- Born: George G. Weiss United States
- Occupation: Film producer
- Years active: 1954–1993

= George Weiss (producer) =

American film producer

George G. Weiss was an American film producer who specialized in independent 'road show' exploitation Z movies during the 1950s and sexploitation shockers in the 1960s that openly defied the motion picture production code of the day.

==Glen or Glenda==
Weiss is best known as the producer who funded the exploitation film Glen or Glenda (1953) directed by Ed Wood, originally conceived as a fictionalized story of the sexual reassignment surgery of Christine Jorgensen. When Jorgensen refused to collaborate on the film, Wood wrote a new autobiographical script about his own struggle with being a closet transvestite and added stock film footage about sexual reassignment surgery. Weiss appears in the film in an uncredited cameo as "man at transvestite's suicide." Adding to the film's already extensive fantasy sequence, Weiss included incongruous scenes of scantily clad women, bondage, and whipping taken from another project inspired by the fetish films of Irving Klaw. This was done partly to increase the film's length up to the required 70 minutes.

In 1956, Weiss backed another Wood project, a juvenile delinquent film with the working title Hellborn. The project was soon abandoned. Wood later incorporated the footage into his films The Sinister Urge and Night of the Ghouls.

==Timothy Farrell films==
Another connection between Weiss and Ed Wood is actor Timothy Farrell, the sympathetic doctor in Glen or Glenda. Farrell had a major role as a gangster in Wood's Jail Bait, and a supporting part in The Violent Years.
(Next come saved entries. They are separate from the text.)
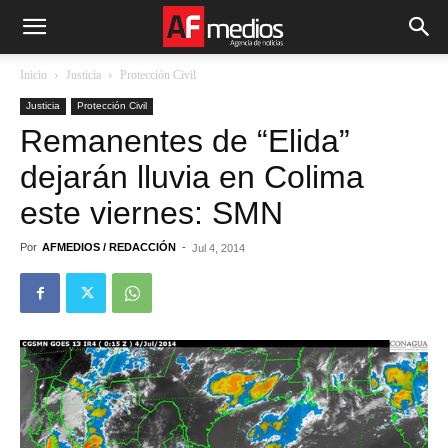
Inicio
Justicia
Protección Civil
Justicia
Protección Civil
Remanentes de “Elida”
dejarán lluvia en Colima
este viernes: SMN
Por
AFMEDIOS / REDACCIÓN
-
Jul 4, 2014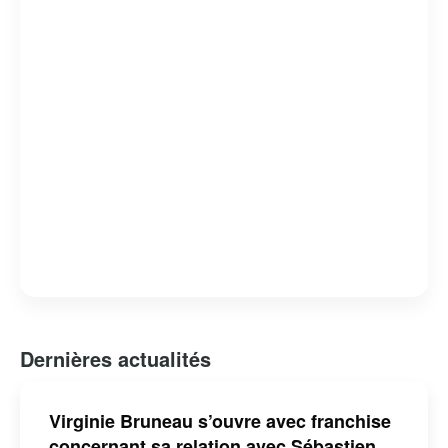
Dernières actualités
Virginie Bruneau s’ouvre avec franchise
concernant sa relation avec Sébastien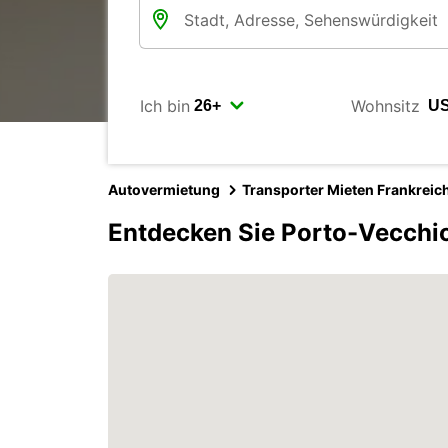
Ich bin
Wohnsitz
Autovermietung
Transporter Mieten Frankreic
Entdecken Sie Porto-Vecchio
For Weiss, Farrell also played doctors in Hometown Girl (1949) and Test Tube Babies (1948), an exploitation film about artificial insemination. In 1951 he was in the risque burlesque film Paris After Midnight with famous stripper Tempest Storm.

He played Umberto Scalli, a sleazy gymnasium owner and drug pusher in three films: The Devil's Sleep (1949), Racket Girls ( Pin Down Girls (1951)) and Dance Hall Racket (1954) with iconoclastic comedian Lenny Bruce in his only film role. These films were largely an excuse for showcasing "cat fight" female-wrestling footage.
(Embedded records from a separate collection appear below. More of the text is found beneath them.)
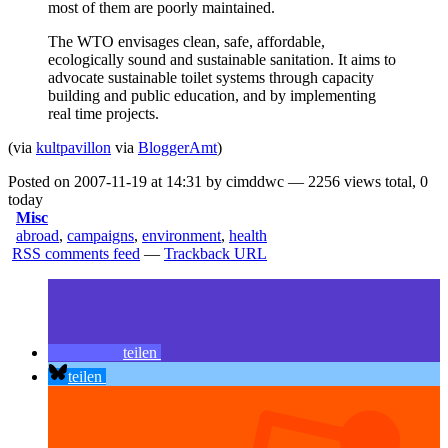
most of them are poorly maintained.
The WTO envisages clean, safe, affordable,
ecologically sound and sustainable sanitation. It aims to
advocate sustainable toilet systems through capacity
building and public education, and by implementing
real time projects.
(via
kultpavillon
via
BloggerAmt
)
Posted on 2007-11-19 at 14:31 by cimddwc — 2256 views total, 0
today
Misc
abroad
,
campaigns
,
environment
,
health
RSS comments feed
—
Trackback URL
teilen
teilen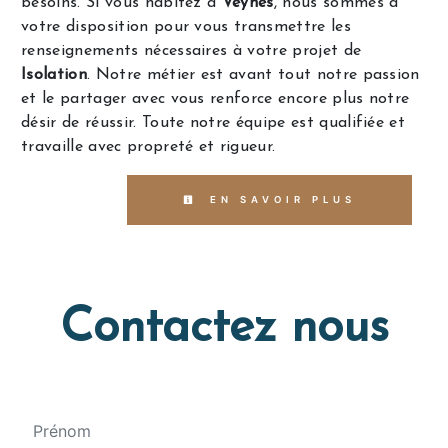
besoins. Si vous habitez à
Veynes
, nous sommes à
votre disposition pour vous transmettre les
renseignements nécessaires à votre projet de
Isolation
. Notre métier est avant tout notre passion
et le partager avec vous renforce encore plus notre
désir de réussir. Toute notre équipe est qualifiée et
travaille avec propreté et rigueur.
EN SAVOIR PLUS
Contactez nous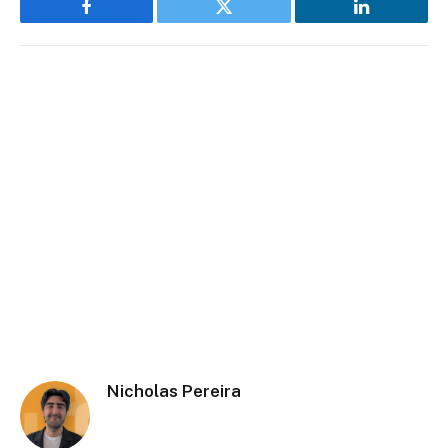
Facebook
Twitter
LinkedIn
Nicholas Pereira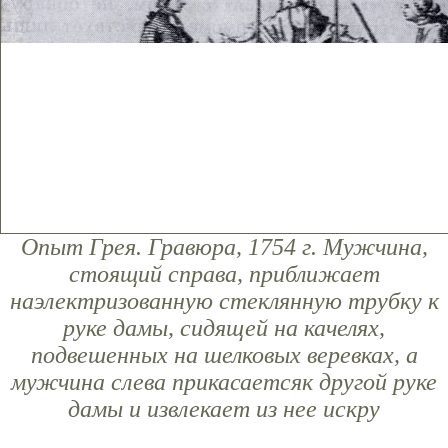
Опыт Грея. Гравюра, 1754 г. Мужчина,
стоящий справа, приближает
наэлектризованную стеклянную трубку к
руке дамы, сидящей на качелях,
подвешенных на шелковых веревках, а
мужчина слева прикасаетсяк другой руке
дамы и извлекает из нее искру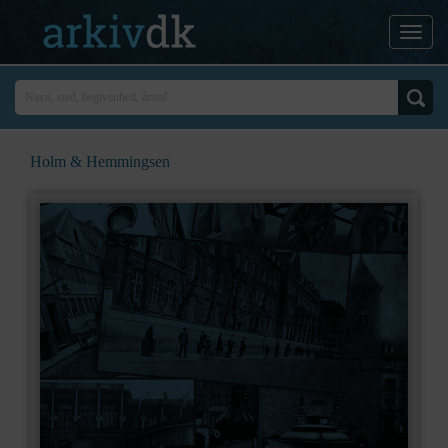
Holm & Hemmingsen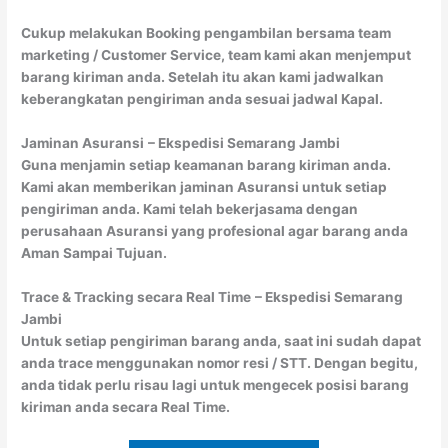
Cukup melakukan Booking pengambilan bersama team
marketing / Customer Service, team kami akan menjemput
barang kiriman anda. Setelah itu akan kami jadwalkan
keberangkatan pengiriman anda sesuai jadwal Kapal.
Jaminan Asuransi
– Ekspedisi Semarang Jambi
Guna menjamin setiap keamanan barang kiriman anda.
Kami akan memberikan jaminan Asuransi untuk setiap
pengiriman anda. Kami telah bekerjasama dengan
perusahaan Asuransi yang profesional agar barang anda
Aman Sampai Tujuan.
Trace & Tracking secara Real Time
– Ekspedisi Semarang
Jambi
Untuk setiap pengiriman barang anda, saat ini sudah dapat
anda trace menggunakan nomor resi / STT. Dengan begitu,
anda tidak perlu risau lagi untuk mengecek posisi barang
kiriman anda secara Real Time.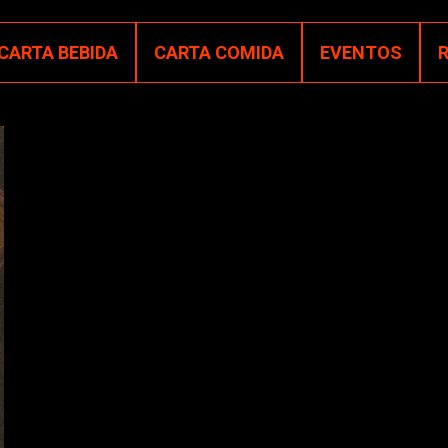
CARTA BEBIDA
CARTA COMIDA
EVENTOS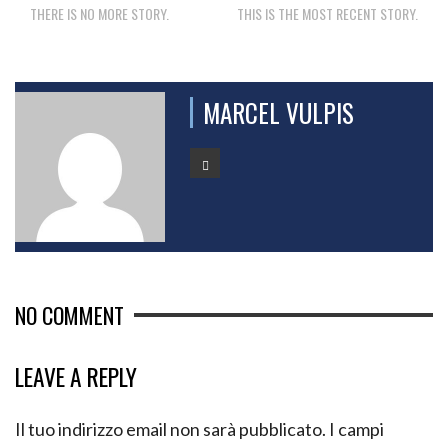
THERE IS NO MORE STORY.
THIS IS THE MOST RECENT STORY.
MARCEL VULPIS
NO COMMENT
LEAVE A REPLY
Il tuo indirizzo email non sarà pubblicato.
I campi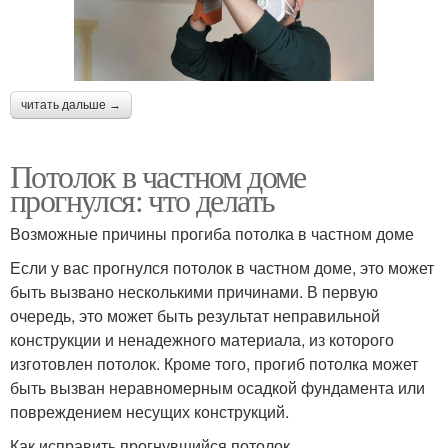
читать дальше →
Потолок в частном доме
прогнулся: что делать
Возможные причины прогиба потолка в частном доме
Если у вас прогнулся потолок в частном доме, это может
быть вызвано несколькими причинами. В первую
очередь, это может быть результат неправильной
конструкции и ненадежного материала, из которого
изготовлен потолок. Кроме того, прогиб потолка может
быть вызван неравномерным осадкой фундамента или
повреждением несущих конструкций.
Как исправить прогнувшийся потолок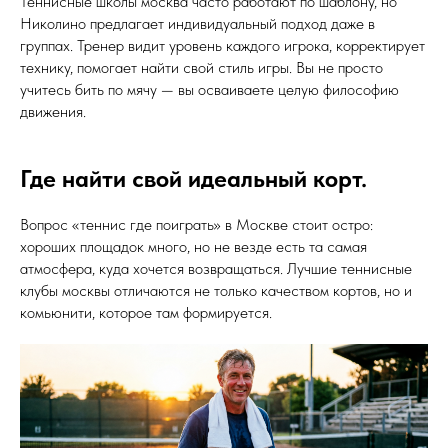
Теннисные школы москва часто работают по шаблону, но
Николино предлагает индивидуальный подход даже в
группах. Тренер видит уровень каждого игрока, корректирует
технику, помогает найти свой стиль игры. Вы не просто
учитесь бить по мячу — вы осваиваете целую философию
движения.
Где найти свой идеальный корт.
Вопрос «теннис где поиграть» в Москве стоит остро:
хороших площадок много, но не везде есть та самая
атмосфера, куда хочется возвращаться. Лучшие теннисные
клубы москвы отличаются не только качеством кортов, но и
комьюнити, которое там формируется.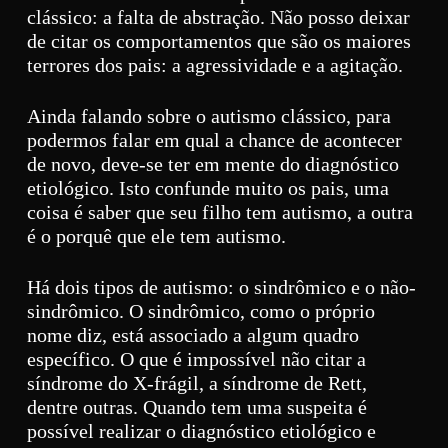
clássico: a falta de abstração. Não posso deixar
de citar os comportamentos que são os maiores
terrores dos pais: a agressividade e a agitação.
Ainda falando sobre o autismo clássico, para
podermos falar em qual a chance de acontecer
de novo, deve-se ter em mente do diagnóstico
etiológico. Isto confunde muito os pais, uma
coisa é saber que seu filho tem autismo, a outra
é o porquê que ele tem autismo.
Há dois tipos de autismo: o sindrômico e o não-
sindrômico. O sindrômico, como o próprio
nome diz, está associado a algum quadro
específico. O que é impossível não citar a
síndrome do X-frágil, a síndrome de Rett,
dentre outras. Quando tem uma suspeita é
possível realizar o diagnóstico etiológico e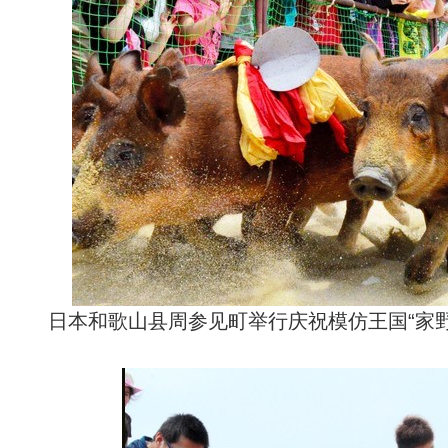
日本和歌山县周参见町举行庆祝模仿王国“家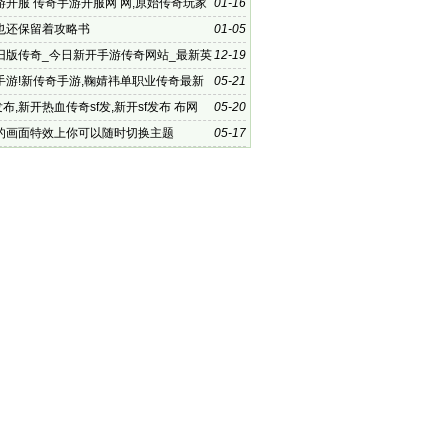
游开服 传奇手游开服网 网,原始传奇玩家
01-16
可开启血魔之体
也还保留着攻略书
01-05
旧版传奇_今日新开手游传奇网站_最新英
12-19
游_.76经
手游!新传奇手游,鞠婧祎单职业传奇最新
05-21
发布,新开热血传奇sf发,新开sf发布 布网
05-20
的画面特效上你可以随时切换主题
05-17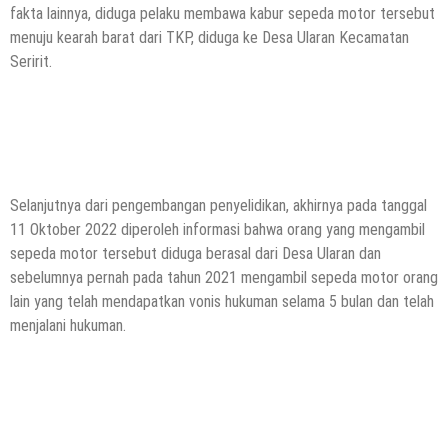
fakta lainnya, diduga pelaku membawa kabur sepeda motor tersebut
menuju kearah barat dari TKP, diduga ke Desa Ularan Kecamatan
Seririt.
Selanjutnya dari pengembangan penyelidikan, akhirnya pada tanggal
11 Oktober 2022 diperoleh informasi bahwa orang yang mengambil
sepeda motor tersebut diduga berasal dari Desa Ularan dan
sebelumnya pernah pada tahun 2021 mengambil sepeda motor orang
lain yang telah mendapatkan vonis hukuman selama 5 bulan dan telah
menjalani hukuman.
In Girl Gang (1954), Farrell plays another degenerate drug dealer in a film noteworthy for showing the step-by-step process of preparing and injecting heroin. (Weiss did not shy away from taboo subjects in any of his films.)
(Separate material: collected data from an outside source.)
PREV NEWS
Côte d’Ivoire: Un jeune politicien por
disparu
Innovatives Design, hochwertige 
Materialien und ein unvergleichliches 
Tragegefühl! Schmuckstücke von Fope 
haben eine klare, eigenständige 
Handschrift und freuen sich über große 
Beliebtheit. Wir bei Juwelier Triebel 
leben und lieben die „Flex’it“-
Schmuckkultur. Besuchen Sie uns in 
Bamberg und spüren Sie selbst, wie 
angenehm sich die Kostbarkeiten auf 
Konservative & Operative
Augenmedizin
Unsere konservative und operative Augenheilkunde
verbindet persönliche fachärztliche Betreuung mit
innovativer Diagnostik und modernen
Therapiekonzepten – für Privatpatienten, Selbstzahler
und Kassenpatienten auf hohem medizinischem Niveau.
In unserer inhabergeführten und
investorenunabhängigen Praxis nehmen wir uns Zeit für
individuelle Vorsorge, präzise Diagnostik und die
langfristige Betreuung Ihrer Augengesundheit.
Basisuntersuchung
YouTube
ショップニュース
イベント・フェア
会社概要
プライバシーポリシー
==Stock footage features==
As did Ed Wood, Weiss also cobbled together footage from other sources and created a flimsy plot as a framing device. From his collection of erotic burlesque films he released Hollywood After Midnight, Baghdad After Midnight (both 1954) and The Peek Snatchers (1965), among others.

Nudist Life (1961) was mostly put together from assorted nudist camp films from the previous two decades.

Weiss even stole from himself, as in The Pill (1967), which he also directed. The bulk of the film is recycled from Test Tube Babies dressed up as a clinical study on birth control.

Many of Weiss' films are presented in a pseudo-documentary style accompanied by earnest voice-over narration (pretending to be an educational film was a way to circumvent censorship laws). Chained Girls (1965) is an example of this practice.

==The Olga series==
Besides Glen or Glenda, Weiss may be best remembered for producing some of the first "roughie" sexploitation films of the 1960s with his "Olga" series. Directed by Joseph P. Mawra and starring Audrey Campbell as the sadistic white slaver Olga, Weiss unleashed Olga's House of Shame (which he also co-wrote), White Slaves of Chinatown, Olga's Girls (all from 1964), Mme. Olga's Massage Parlor (1965) and Olga's Dance Hall Girls (1969). Weiss has a brief role as a doctor in White Slaves of Chinatown. Although tame by today's standards, the series was shocking and unique in its day. Underground filmmaker John Waters cites Olga's House of Shame as a major early influence.

Weiss was friendly with New York filmmaker Michael Findlay and his wife Roberta Findlay, an actress and cinemaphotographer. In 1964 Weiss encouraged them to follow in the trail blazed by the Olga films. The Findlays went on to make a series of even more extreme sexploitation films, including The Touch of Her Flesh and its two sequels.

- Weiss was played by actor Mike Starr in Tim Burton's 1994 biographical film Ed Wood.
- Weiss is quoted at length throughout the interview-filled oral history biography on Ed Wood: Nightmare of Ecstasy: The Life and Art of Edward D. Wood, Jr., by Rudolph Grey (Feral House, Inc., 1992).